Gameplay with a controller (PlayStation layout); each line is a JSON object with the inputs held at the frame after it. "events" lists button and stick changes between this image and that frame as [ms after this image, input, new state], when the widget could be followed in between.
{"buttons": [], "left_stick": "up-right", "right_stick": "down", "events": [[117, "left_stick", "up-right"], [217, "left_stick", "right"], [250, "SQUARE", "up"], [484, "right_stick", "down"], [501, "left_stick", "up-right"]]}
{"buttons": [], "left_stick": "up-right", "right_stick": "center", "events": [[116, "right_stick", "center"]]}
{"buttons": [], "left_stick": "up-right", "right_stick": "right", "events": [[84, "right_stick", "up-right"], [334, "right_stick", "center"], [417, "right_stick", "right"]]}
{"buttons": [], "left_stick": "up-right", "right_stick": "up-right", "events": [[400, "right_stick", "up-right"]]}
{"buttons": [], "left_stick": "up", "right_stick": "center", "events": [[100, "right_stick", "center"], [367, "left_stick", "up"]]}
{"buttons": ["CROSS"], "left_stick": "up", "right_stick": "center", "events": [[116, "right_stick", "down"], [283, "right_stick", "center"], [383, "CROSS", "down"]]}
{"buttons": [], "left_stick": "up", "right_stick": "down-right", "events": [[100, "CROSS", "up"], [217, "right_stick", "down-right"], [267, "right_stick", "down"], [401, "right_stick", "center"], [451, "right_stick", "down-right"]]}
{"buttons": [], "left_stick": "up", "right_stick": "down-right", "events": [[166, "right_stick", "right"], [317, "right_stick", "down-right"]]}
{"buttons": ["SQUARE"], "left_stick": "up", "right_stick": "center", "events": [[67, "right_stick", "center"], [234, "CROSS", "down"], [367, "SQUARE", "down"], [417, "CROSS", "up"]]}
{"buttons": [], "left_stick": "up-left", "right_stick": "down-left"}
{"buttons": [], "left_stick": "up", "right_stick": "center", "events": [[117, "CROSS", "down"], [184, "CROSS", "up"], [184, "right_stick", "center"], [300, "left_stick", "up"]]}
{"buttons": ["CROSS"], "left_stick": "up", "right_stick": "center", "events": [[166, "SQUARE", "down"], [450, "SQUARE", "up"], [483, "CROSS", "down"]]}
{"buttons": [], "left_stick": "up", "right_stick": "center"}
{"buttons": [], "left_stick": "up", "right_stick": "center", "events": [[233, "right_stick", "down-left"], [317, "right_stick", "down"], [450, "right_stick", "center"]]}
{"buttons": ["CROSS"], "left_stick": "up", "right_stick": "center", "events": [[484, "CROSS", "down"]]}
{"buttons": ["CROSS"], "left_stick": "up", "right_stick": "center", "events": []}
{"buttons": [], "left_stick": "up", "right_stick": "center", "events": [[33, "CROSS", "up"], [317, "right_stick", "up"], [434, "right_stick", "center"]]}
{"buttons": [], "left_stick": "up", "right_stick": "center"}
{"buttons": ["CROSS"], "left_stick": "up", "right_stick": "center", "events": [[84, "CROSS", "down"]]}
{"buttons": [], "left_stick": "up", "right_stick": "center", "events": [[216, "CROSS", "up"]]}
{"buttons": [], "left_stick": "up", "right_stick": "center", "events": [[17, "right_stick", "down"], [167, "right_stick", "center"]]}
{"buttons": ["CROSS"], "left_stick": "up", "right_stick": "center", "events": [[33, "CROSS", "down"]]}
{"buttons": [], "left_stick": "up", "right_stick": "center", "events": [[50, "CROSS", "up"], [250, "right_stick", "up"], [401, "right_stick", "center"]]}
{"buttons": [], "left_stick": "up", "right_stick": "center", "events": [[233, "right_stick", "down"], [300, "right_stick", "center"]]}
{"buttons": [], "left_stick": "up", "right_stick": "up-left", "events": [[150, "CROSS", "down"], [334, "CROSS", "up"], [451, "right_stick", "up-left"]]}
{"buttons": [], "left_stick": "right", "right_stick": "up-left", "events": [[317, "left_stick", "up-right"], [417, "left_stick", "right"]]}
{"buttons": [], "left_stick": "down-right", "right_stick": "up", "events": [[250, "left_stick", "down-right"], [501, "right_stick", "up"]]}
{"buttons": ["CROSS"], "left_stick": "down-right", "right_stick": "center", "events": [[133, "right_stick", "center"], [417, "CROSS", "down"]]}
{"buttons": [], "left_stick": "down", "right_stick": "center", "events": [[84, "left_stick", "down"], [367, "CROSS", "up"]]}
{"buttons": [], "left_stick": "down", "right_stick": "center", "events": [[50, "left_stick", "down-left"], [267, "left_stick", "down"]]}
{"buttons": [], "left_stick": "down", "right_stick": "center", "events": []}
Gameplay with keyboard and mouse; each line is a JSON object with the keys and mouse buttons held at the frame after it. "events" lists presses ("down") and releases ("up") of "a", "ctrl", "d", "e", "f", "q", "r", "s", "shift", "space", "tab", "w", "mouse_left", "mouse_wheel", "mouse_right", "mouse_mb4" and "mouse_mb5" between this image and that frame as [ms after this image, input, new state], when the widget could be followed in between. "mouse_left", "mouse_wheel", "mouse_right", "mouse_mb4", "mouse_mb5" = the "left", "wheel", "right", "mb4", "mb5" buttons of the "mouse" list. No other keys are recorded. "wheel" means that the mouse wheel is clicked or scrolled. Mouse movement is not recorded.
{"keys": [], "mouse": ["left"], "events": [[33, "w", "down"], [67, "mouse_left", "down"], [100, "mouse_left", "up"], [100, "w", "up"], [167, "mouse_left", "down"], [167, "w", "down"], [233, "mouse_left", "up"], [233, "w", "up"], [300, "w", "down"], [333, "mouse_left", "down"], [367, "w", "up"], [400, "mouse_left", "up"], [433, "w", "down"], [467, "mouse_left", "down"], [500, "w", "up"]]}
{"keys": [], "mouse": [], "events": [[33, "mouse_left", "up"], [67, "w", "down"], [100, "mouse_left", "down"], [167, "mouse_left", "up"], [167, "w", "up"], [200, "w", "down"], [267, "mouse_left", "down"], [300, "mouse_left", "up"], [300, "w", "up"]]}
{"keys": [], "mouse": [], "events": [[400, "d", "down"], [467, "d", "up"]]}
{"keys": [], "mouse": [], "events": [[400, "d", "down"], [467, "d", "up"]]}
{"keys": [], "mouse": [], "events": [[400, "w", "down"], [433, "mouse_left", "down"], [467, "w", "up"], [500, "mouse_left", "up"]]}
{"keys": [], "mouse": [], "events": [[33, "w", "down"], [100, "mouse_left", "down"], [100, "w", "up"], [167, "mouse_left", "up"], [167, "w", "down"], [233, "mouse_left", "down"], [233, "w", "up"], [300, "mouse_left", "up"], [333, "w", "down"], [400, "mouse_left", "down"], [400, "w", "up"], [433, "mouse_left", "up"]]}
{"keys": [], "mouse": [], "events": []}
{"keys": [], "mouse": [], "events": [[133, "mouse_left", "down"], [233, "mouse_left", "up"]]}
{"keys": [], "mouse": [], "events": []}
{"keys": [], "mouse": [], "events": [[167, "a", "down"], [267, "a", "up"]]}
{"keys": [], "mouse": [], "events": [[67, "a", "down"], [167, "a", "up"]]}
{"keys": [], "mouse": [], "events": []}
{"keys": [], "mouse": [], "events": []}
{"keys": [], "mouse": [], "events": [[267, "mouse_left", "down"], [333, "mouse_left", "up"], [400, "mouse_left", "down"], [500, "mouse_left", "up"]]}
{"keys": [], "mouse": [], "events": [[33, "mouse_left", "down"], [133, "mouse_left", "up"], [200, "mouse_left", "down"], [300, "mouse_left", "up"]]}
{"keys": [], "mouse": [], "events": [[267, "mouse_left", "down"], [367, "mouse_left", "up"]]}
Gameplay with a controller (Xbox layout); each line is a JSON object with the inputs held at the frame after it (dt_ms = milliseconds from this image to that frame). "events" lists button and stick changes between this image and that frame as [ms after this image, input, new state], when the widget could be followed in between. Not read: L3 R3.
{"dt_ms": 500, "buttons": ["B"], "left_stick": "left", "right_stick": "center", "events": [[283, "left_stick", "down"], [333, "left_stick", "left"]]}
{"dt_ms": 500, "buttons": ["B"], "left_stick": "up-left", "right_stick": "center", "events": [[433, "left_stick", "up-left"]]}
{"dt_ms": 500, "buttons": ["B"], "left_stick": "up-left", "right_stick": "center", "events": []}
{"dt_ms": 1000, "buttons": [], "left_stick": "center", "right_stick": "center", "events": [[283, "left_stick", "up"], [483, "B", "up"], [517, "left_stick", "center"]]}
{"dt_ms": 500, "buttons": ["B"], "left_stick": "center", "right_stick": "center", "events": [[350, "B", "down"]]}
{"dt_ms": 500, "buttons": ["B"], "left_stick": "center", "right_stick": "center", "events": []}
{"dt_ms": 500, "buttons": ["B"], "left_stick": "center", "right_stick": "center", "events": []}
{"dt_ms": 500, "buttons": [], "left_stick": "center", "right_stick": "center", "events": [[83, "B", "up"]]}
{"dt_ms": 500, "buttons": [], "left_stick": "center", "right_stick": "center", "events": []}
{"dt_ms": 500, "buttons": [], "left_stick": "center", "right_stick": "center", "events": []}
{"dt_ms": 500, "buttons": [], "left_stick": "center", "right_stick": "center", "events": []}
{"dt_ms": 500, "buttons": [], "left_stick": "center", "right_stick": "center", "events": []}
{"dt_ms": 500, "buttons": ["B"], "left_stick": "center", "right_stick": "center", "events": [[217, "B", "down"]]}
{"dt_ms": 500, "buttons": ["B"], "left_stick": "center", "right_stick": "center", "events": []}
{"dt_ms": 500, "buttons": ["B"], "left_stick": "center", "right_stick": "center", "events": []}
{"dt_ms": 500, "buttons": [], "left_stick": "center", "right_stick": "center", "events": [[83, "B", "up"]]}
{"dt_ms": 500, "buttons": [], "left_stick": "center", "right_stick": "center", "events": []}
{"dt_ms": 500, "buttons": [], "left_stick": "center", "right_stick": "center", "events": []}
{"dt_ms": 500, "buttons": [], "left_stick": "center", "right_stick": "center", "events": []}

▶ INSTRUCTIONS FOR THE TASK
Wherever the string "followed" shows up in the material, copy the line that holds it.

▶ RESPONSE TO THIS TASK
Gameplay with a controller (PlayStation layout); each line is a JSON object with the inputs held at the frame after it. "events" lists button and stick changes between this image and that frame as [ms after this image, input, new state], when the widget could be followed in between.
Gameplay with keyboard and mouse; each line is a JSON object with the keys and mouse buttons held at the frame after it. "events" lists presses ("down") and releases ("up") of "a", "ctrl", "d", "e", "f", "q", "r", "s", "shift", "space", "tab", "w", "mouse_left", "mouse_wheel", "mouse_right", "mouse_mb4" and "mouse_mb5" between this image and that frame as [ms after this image, input, new state], when the widget could be followed in between. "mouse_left", "mouse_wheel", "mouse_right", "mouse_mb4", "mouse_mb5" = the "left", "wheel", "right", "mb4", "mb5" buttons of the "mouse" list. No other keys are recorded. "wheel" means that the mouse wheel is clicked or scrolled. Mouse movement is not recorded.
Gameplay with a controller (Xbox layout); each line is a JSON object with the inputs held at the frame after it (dt_ms = milliseconds from this image to that frame). "events" lists button and stick changes between this image and that frame as [ms after this image, input, new state], when the widget could be followed in between. Not read: L3 R3.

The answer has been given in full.